■ **Instructions for the task**:
Reproduce the listing word for word, from its first line up to and including the line that contains "67: (246, 66)". Leave the pictures out of your output.
-------- Listed records --------
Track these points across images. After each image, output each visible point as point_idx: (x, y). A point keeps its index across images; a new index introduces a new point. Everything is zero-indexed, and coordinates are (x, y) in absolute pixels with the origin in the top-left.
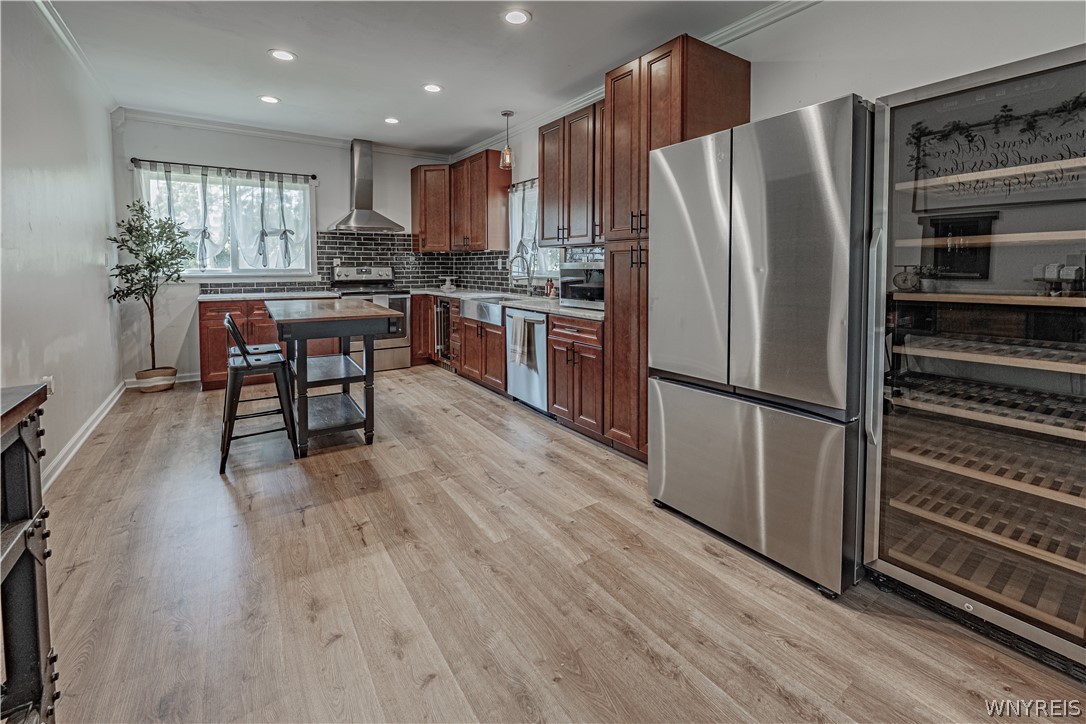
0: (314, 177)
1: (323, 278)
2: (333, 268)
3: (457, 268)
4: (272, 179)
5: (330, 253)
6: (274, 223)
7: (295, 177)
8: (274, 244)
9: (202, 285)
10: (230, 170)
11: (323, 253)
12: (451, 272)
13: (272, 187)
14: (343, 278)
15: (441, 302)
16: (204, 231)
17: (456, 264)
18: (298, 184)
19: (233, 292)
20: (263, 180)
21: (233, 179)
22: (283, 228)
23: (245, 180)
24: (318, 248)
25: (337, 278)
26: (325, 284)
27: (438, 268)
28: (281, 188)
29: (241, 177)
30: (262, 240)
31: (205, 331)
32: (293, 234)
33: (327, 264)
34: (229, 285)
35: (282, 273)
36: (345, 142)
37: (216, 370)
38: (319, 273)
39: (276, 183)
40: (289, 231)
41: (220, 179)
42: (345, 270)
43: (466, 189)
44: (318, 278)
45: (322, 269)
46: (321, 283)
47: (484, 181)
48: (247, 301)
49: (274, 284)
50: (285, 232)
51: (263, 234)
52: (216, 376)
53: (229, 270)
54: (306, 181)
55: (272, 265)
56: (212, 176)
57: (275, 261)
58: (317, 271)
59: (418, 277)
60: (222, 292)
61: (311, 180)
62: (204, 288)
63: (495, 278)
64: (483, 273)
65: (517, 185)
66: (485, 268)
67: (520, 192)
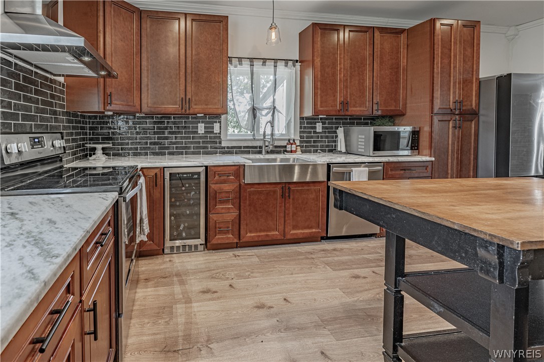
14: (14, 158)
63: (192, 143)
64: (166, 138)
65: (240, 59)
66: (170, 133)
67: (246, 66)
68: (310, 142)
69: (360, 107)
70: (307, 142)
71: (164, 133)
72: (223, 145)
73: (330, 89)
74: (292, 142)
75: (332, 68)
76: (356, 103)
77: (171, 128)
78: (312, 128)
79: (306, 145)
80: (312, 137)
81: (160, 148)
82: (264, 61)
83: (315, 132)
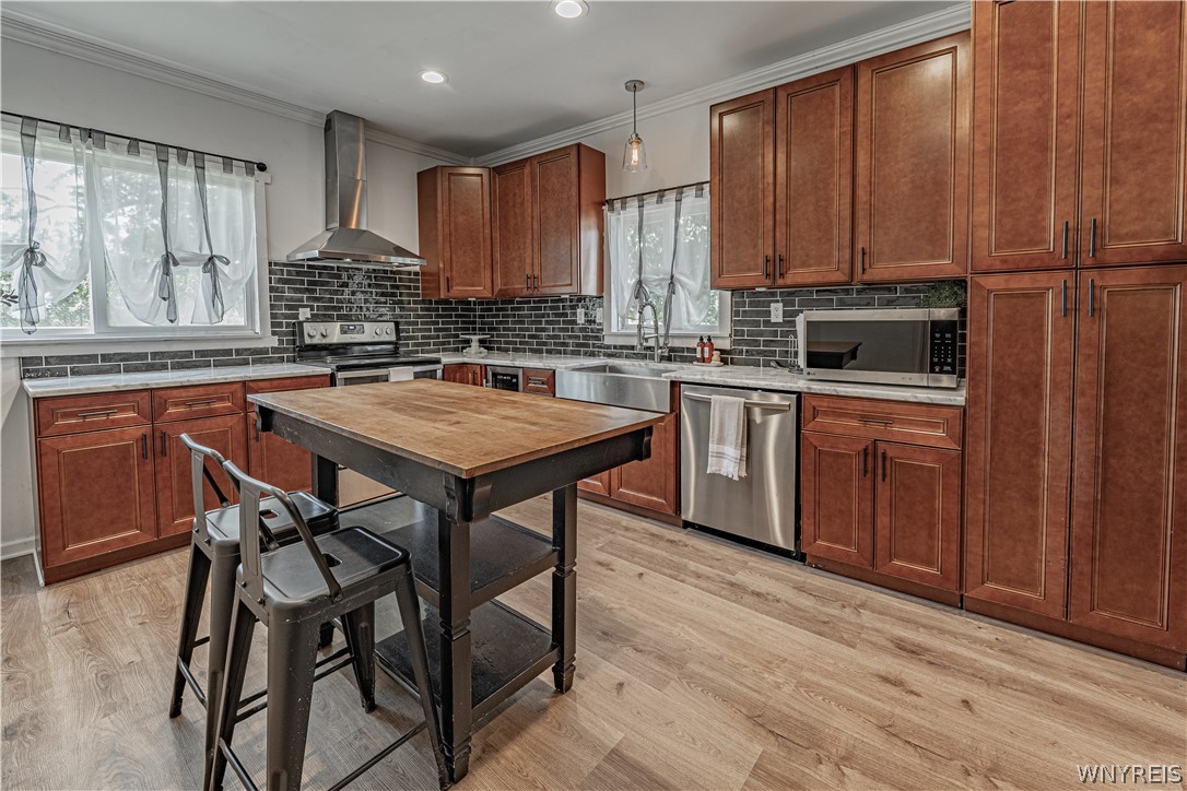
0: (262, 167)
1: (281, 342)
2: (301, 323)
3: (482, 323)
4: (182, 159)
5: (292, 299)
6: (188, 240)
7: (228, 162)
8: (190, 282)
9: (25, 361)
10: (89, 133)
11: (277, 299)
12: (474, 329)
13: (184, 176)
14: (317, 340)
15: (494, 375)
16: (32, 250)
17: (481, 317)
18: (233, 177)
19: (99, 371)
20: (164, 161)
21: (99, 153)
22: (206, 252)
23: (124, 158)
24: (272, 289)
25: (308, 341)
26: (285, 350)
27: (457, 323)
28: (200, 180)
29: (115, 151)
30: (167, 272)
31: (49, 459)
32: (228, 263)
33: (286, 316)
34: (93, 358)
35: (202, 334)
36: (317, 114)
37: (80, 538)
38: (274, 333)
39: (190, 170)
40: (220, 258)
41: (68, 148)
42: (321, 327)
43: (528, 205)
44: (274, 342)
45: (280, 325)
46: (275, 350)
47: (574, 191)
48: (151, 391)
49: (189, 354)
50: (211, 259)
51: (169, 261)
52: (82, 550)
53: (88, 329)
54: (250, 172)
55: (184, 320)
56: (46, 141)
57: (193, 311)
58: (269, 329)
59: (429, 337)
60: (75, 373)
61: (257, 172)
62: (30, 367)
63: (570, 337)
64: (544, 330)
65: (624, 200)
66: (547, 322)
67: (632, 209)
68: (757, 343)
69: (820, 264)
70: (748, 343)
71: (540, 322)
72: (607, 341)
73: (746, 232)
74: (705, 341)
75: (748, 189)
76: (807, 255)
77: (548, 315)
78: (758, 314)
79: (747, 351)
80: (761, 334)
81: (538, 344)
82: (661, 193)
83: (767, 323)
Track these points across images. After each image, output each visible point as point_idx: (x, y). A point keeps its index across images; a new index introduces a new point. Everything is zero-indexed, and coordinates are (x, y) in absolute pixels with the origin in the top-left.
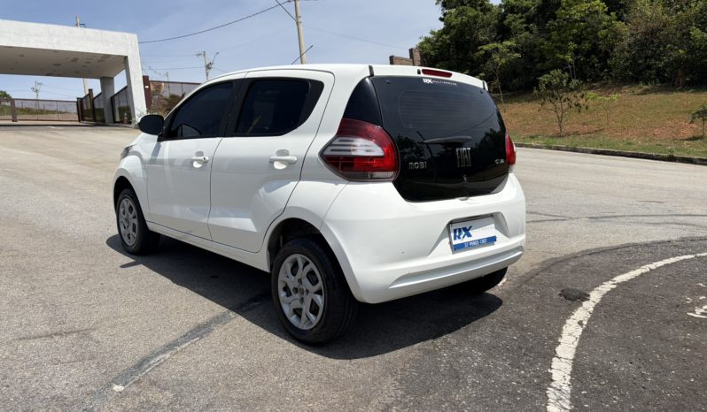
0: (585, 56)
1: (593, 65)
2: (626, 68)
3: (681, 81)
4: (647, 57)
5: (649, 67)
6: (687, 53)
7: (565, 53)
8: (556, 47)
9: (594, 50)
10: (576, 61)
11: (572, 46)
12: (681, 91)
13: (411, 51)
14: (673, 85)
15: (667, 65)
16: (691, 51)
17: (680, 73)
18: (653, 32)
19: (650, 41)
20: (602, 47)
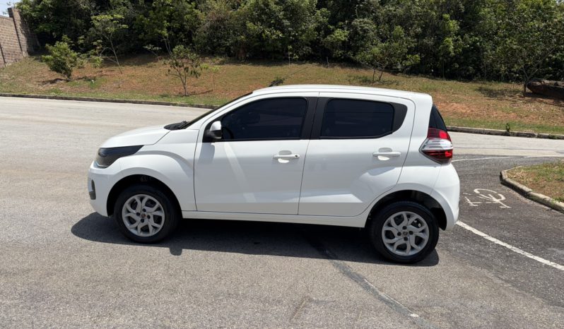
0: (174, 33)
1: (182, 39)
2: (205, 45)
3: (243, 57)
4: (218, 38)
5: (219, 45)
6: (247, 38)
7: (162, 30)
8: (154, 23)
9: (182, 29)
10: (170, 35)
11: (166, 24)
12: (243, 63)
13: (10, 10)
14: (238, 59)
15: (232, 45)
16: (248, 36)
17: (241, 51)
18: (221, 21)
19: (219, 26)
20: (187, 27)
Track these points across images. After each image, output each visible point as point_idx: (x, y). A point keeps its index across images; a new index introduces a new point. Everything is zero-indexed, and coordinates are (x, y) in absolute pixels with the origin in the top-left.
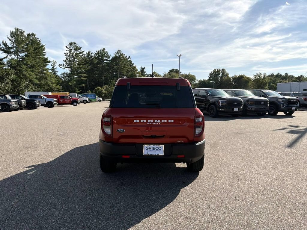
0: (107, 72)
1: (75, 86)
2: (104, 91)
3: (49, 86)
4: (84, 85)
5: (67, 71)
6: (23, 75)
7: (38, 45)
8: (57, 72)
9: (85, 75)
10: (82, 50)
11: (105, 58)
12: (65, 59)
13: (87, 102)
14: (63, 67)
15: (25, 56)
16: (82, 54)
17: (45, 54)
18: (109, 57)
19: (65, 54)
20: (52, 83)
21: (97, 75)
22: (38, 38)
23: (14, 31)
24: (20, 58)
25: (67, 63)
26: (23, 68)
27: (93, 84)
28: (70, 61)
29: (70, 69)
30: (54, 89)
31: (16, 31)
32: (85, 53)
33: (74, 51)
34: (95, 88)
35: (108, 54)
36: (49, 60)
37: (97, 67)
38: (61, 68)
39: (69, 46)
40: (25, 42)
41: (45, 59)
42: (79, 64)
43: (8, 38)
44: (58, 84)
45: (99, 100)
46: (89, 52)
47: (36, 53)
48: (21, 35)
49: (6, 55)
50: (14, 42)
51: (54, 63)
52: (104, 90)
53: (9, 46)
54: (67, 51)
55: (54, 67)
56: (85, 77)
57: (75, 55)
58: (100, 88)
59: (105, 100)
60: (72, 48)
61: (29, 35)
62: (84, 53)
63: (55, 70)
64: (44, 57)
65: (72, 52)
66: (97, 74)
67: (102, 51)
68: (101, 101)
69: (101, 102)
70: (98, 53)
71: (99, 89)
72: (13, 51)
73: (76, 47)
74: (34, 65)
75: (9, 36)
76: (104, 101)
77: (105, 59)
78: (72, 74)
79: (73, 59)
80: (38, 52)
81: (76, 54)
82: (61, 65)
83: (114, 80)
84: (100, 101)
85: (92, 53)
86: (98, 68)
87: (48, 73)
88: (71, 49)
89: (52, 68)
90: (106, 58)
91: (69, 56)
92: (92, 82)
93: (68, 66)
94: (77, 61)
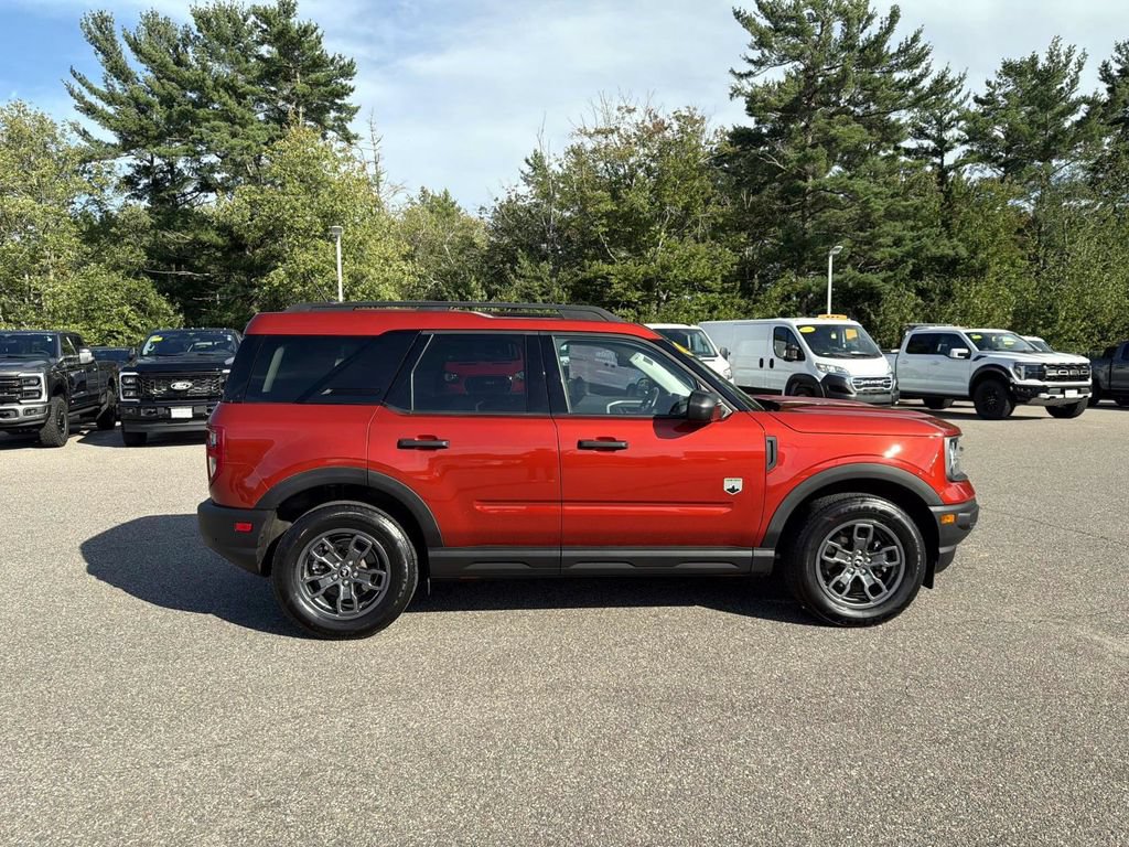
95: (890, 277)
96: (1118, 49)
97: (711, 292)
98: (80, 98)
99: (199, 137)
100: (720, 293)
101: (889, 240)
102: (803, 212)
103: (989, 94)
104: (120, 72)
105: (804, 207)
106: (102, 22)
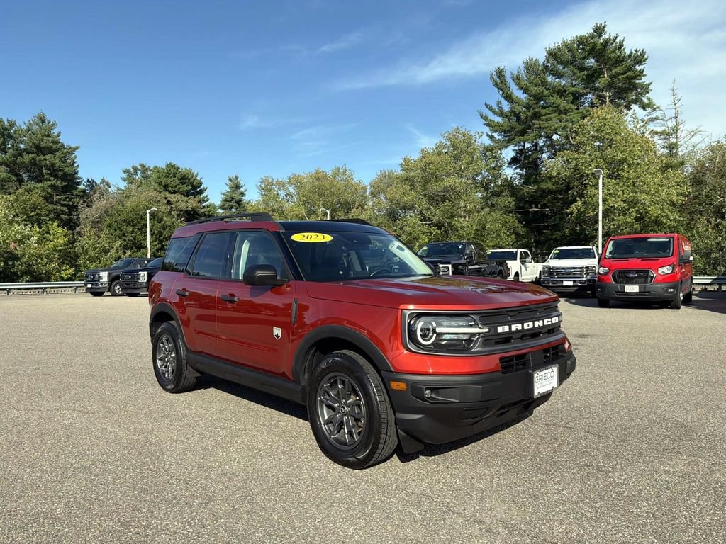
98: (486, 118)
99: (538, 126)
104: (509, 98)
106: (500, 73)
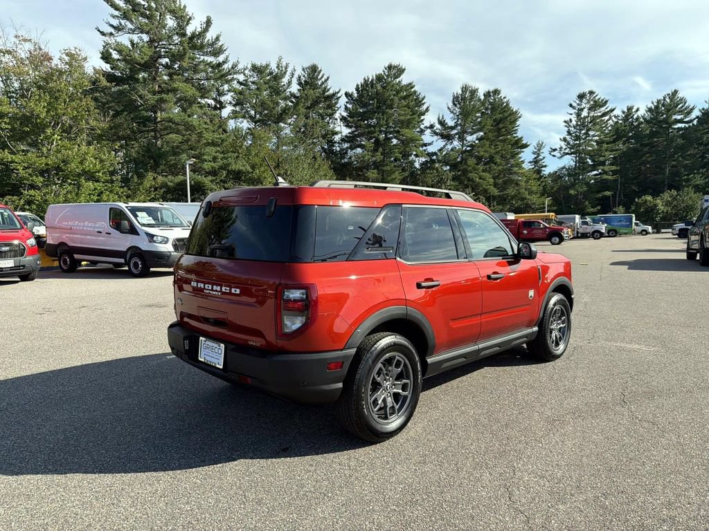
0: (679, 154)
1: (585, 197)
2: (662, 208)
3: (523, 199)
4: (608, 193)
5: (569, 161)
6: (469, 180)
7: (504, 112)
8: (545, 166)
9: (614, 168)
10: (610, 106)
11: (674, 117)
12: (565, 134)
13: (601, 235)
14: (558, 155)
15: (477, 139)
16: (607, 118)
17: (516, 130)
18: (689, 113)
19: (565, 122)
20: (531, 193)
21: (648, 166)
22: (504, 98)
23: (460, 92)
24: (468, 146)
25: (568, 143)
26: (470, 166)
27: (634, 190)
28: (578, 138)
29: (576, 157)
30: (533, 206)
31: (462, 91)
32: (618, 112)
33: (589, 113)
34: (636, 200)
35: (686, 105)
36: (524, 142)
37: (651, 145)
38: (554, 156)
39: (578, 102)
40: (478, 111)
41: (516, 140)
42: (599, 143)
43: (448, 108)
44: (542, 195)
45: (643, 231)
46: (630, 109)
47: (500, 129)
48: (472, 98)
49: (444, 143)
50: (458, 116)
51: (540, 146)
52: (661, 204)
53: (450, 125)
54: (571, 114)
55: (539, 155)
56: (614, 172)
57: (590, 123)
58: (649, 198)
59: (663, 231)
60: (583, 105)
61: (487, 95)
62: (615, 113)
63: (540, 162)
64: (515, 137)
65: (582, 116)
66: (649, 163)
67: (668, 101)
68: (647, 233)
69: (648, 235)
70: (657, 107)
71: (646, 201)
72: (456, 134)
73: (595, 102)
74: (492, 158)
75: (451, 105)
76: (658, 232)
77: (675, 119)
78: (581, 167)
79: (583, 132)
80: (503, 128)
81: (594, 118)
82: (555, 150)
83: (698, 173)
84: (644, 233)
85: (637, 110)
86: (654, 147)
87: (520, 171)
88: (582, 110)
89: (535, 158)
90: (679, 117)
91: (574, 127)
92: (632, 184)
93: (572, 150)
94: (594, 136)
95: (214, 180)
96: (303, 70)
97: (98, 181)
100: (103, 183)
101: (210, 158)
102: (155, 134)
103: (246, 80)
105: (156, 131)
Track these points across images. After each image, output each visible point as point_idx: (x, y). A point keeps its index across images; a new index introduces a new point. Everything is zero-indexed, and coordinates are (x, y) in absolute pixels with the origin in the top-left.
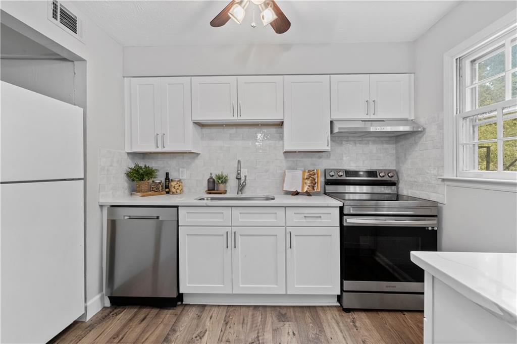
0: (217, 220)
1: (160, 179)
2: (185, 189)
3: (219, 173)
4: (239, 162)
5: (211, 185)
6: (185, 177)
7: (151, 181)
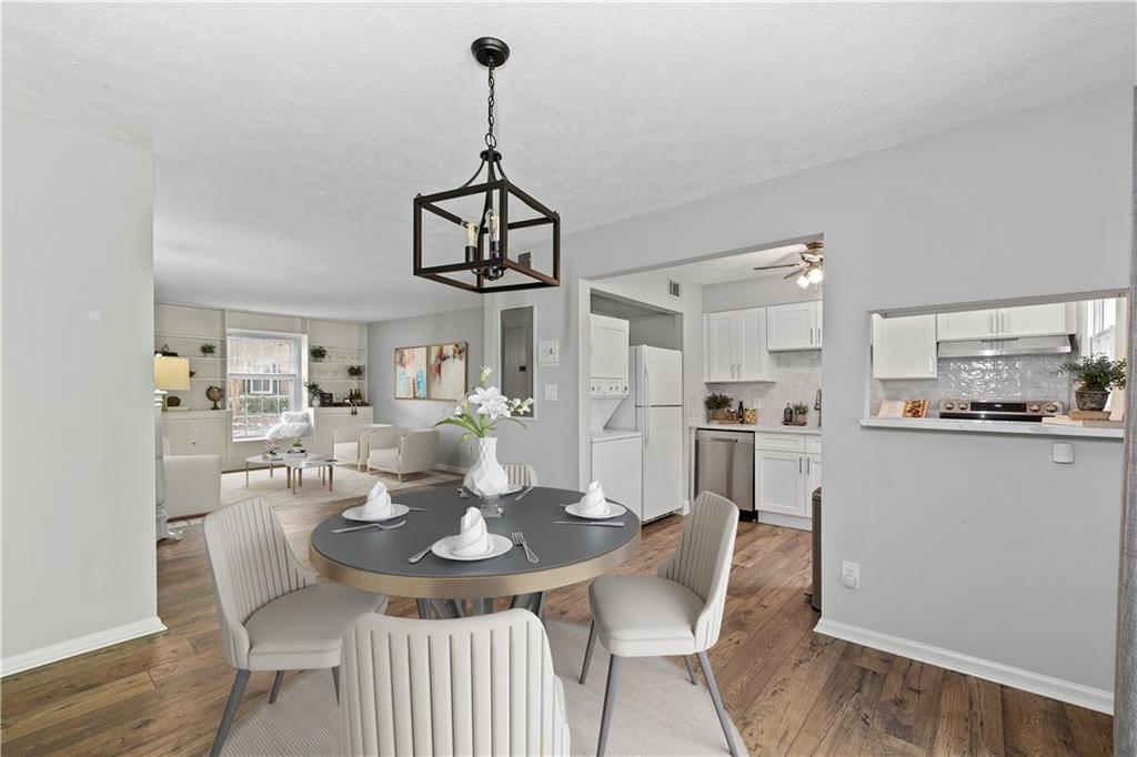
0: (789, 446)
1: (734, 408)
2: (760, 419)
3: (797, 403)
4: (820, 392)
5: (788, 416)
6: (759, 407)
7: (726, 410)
--------
■ **Solution below**:
Track these points across images. After each image, output each visible point as point_idx: (x, y). A point keeps its index across images; a new index introduces a new point. Everything is zero-indexed, and coordinates are (x, y) in absolute pixels with the origin in the top-left.
0: (314, 177)
1: (323, 278)
2: (333, 268)
3: (457, 268)
4: (272, 179)
5: (330, 253)
6: (274, 223)
7: (295, 177)
8: (274, 244)
9: (202, 285)
10: (230, 170)
11: (323, 253)
12: (451, 272)
13: (272, 187)
14: (343, 278)
15: (441, 302)
16: (204, 231)
17: (456, 264)
18: (298, 184)
19: (233, 292)
20: (263, 180)
21: (233, 179)
22: (283, 228)
23: (245, 180)
24: (318, 248)
25: (337, 278)
26: (325, 284)
27: (438, 268)
28: (281, 188)
29: (241, 177)
30: (262, 240)
31: (205, 331)
32: (293, 234)
33: (327, 264)
34: (229, 285)
35: (282, 273)
36: (345, 142)
37: (216, 370)
38: (319, 273)
39: (276, 183)
40: (289, 231)
41: (220, 179)
42: (345, 270)
43: (466, 189)
44: (318, 278)
45: (322, 269)
46: (321, 283)
47: (484, 181)
48: (247, 301)
49: (274, 284)
50: (285, 232)
51: (263, 234)
52: (216, 376)
53: (229, 270)
54: (306, 181)
55: (272, 265)
56: (212, 176)
57: (275, 261)
58: (317, 271)
59: (418, 277)
60: (222, 292)
61: (311, 180)
62: (204, 288)
63: (495, 278)
64: (483, 273)
65: (517, 185)
66: (485, 268)
67: (520, 192)
14: (14, 158)
63: (192, 143)
64: (166, 138)
65: (240, 59)
66: (170, 133)
67: (246, 66)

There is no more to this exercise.